### WRITTEN PROBLEM
Reproduce each of the lines below verbatim, with no changes to wording, numbers, or punctuation.
-------------------------
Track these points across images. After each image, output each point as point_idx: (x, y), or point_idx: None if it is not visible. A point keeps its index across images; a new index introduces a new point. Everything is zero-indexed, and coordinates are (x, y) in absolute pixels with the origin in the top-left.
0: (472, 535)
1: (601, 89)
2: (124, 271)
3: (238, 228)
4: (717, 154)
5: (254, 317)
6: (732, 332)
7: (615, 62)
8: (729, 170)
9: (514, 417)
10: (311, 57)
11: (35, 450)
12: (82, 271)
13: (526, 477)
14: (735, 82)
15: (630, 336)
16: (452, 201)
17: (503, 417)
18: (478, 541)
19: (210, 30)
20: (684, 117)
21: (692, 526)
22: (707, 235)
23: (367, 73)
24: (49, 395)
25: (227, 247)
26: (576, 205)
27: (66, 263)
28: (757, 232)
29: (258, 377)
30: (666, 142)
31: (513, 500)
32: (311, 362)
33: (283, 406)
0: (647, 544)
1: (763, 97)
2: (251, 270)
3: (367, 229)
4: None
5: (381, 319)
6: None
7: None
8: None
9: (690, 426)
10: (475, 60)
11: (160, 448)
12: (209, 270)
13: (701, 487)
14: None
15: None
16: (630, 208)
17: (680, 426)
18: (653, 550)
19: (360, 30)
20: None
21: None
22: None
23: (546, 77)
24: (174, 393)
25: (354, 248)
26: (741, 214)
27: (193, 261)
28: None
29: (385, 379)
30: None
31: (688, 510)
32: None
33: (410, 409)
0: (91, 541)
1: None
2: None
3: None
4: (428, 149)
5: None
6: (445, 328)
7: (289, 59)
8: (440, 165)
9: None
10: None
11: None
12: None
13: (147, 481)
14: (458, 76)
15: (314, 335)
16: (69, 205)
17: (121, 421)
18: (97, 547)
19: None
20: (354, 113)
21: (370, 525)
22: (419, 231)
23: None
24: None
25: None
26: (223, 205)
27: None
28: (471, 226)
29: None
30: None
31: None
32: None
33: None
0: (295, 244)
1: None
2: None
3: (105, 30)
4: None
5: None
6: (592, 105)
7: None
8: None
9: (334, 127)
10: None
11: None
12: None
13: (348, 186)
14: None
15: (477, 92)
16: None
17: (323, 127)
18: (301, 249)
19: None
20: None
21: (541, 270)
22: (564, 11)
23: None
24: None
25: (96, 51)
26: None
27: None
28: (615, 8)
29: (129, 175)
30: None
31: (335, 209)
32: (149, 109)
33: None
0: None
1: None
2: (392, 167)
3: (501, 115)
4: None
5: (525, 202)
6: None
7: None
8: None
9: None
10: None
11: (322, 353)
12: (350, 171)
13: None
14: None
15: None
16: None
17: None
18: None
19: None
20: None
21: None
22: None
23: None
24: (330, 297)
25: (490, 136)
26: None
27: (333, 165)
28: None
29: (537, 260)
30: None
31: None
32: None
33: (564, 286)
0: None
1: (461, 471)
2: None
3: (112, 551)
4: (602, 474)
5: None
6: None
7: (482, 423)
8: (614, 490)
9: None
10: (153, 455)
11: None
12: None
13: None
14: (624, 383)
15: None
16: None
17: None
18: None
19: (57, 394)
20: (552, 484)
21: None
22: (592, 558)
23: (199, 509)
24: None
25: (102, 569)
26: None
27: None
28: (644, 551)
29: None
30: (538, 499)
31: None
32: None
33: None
-------------------------
### SOLUTION FOR THIS TASK
Track these points across images. After each image, output each point as point_idx: (x, y), or point_idx: None if it is not visible. A point keeps its index across images; a new index introduces a new point. Everything is zero-indexed, and coordinates are (x, y) in absolute pixels with the origin in the top-left.
0: (472, 535)
1: (601, 89)
2: (124, 271)
3: (238, 228)
4: (717, 154)
5: (254, 317)
6: (732, 332)
7: (615, 62)
8: (729, 170)
9: (514, 417)
10: (311, 57)
11: (35, 450)
12: (82, 271)
13: (526, 477)
14: (735, 82)
15: (630, 336)
16: (452, 201)
17: (503, 417)
18: (478, 541)
19: (210, 30)
20: (684, 117)
21: (692, 526)
22: (707, 235)
23: (367, 73)
24: (49, 395)
25: (227, 247)
26: (576, 205)
27: (66, 263)
28: (757, 232)
29: (258, 377)
30: (666, 142)
31: (513, 500)
32: (311, 362)
33: (283, 406)
0: (647, 544)
1: (763, 97)
2: (251, 270)
3: (367, 229)
4: None
5: (381, 319)
6: None
7: None
8: None
9: (690, 426)
10: (475, 60)
11: (160, 448)
12: (209, 270)
13: (701, 487)
14: None
15: None
16: (630, 208)
17: (680, 426)
18: (653, 550)
19: (360, 30)
20: None
21: None
22: None
23: (546, 77)
24: (174, 393)
25: (354, 248)
26: (741, 214)
27: (193, 261)
28: None
29: (385, 379)
30: None
31: (688, 510)
32: None
33: (410, 409)
0: (91, 541)
1: None
2: None
3: None
4: (428, 149)
5: None
6: (445, 328)
7: (289, 59)
8: (440, 165)
9: None
10: None
11: None
12: None
13: (147, 481)
14: (458, 76)
15: (314, 335)
16: (69, 205)
17: (121, 421)
18: (97, 547)
19: None
20: (354, 113)
21: (370, 525)
22: (419, 231)
23: None
24: None
25: None
26: (223, 205)
27: None
28: (471, 226)
29: None
30: None
31: None
32: None
33: None
0: (295, 244)
1: None
2: None
3: (105, 30)
4: None
5: None
6: (592, 105)
7: None
8: None
9: (334, 127)
10: None
11: None
12: None
13: (348, 186)
14: None
15: (477, 92)
16: None
17: (323, 127)
18: (301, 249)
19: None
20: None
21: (541, 270)
22: (564, 11)
23: None
24: None
25: (96, 51)
26: None
27: None
28: (615, 8)
29: (129, 175)
30: None
31: (335, 209)
32: (149, 109)
33: None
0: None
1: None
2: (392, 167)
3: (501, 115)
4: None
5: (525, 202)
6: None
7: None
8: None
9: None
10: None
11: (322, 353)
12: (350, 171)
13: None
14: None
15: None
16: None
17: None
18: None
19: None
20: None
21: None
22: None
23: None
24: (330, 297)
25: (490, 136)
26: None
27: (333, 165)
28: None
29: (537, 260)
30: None
31: None
32: None
33: (564, 286)
0: None
1: (461, 471)
2: None
3: (112, 551)
4: (602, 474)
5: None
6: None
7: (482, 423)
8: (614, 490)
9: None
10: (153, 455)
11: None
12: None
13: None
14: (624, 383)
15: None
16: None
17: None
18: None
19: (57, 394)
20: (552, 484)
21: None
22: (592, 558)
23: (199, 509)
24: None
25: (102, 569)
26: None
27: None
28: (644, 551)
29: None
30: (538, 499)
31: None
32: None
33: None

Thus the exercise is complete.